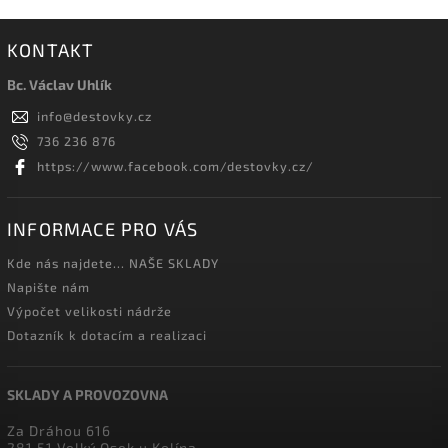
KONTAKT
Bc. Václav Uhlík
info
@
destovky.cz
736 236 876
https://www.facebook.com/destovky.cz/
INFORMACE PRO VÁS
Kde nás najdete... NAŠE SKLADY
Napište nám
Výpočet velikosti nádrže
Dotazník k dotacím a realizaci
SKLADY A PROVOZOVNA
Za Dráhou 616
281 51 Velký Osek u Kolína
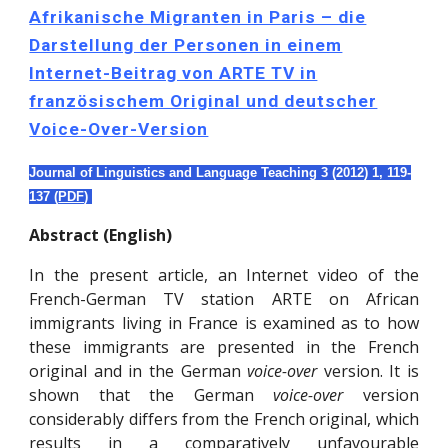
Afrikanische Migranten in Paris – die
Darstellung der Personen in einem
Internet-Beitrag von ARTE TV in
französischem Original und deutscher
Voice-Over-Version
Journal of Linguistics and Language Teaching 3 (
2012
) 1,
119-
137
(
PDF
)
Abstract (English)
In the present article, an Internet video of the
French-German TV station ARTE on African
immigrants living in France is examined as to how
these immigrants are presented in the French
original and in the German
voice-over
version. It is
shown that the German
voice-over
version
considerably differs from the French original, which
results in a comparatively unfavourable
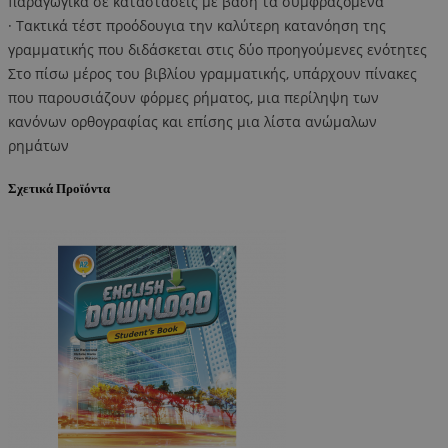
παραγωγικά σε καταστάσεις με βάση τα συμφραζόμενα
· Τακτικά τέστ προόδουγια την καλύτερη κατανόηση της
γραμματικής που διδάσκεται στις δύο προηγούμενες ενότητες
Στο πίσω μέρος του βιβλίου γραμματικής, υπάρχουν πίνακες
που παρουσιάζουν φόρμες ρήματος, μια περίληψη των
κανόνων ορθογραφίας και επίσης μια λίστα ανώμαλων
ρημάτων
Σχετικά Προϊόντα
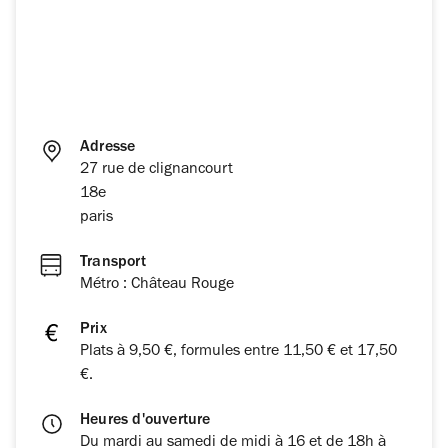
Adresse
27 rue de clignancourt
18e
paris
Transport
Métro : Château Rouge
Prix
Plats à 9,50 €, formules entre 11,50 € et 17,50
€.
Heures d'ouverture
Du mardi au samedi de midi à 16 et de 18h à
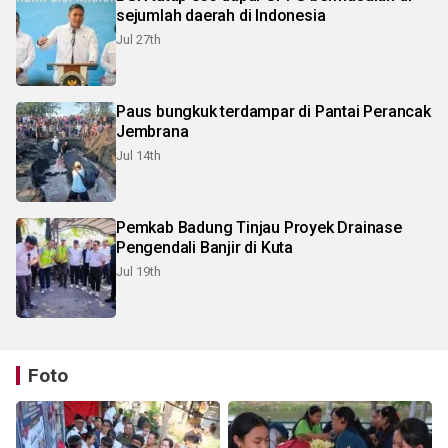
sejumlah daerah di Indonesia
Jul 27th
Paus bungkuk terdampar di Pantai Perancak
Jembrana
Jul 14th
Pemkab Badung Tinjau Proyek Drainase
Pengendali Banjir di Kuta
Jul 19th
Foto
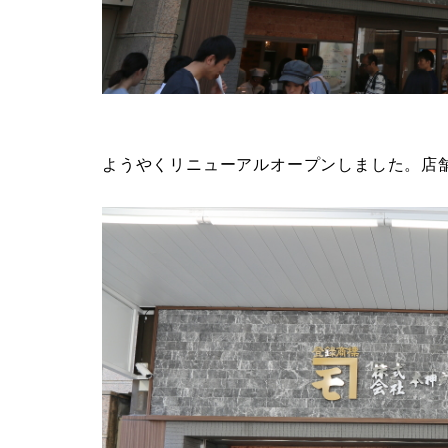
ようやくリニューアルオープンしました。店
● ● ● ● ● ● ●
* _Requirement_
Tally the lines in the rows above that contain the string "French", and reply with the number alone.

* _Written answer_
3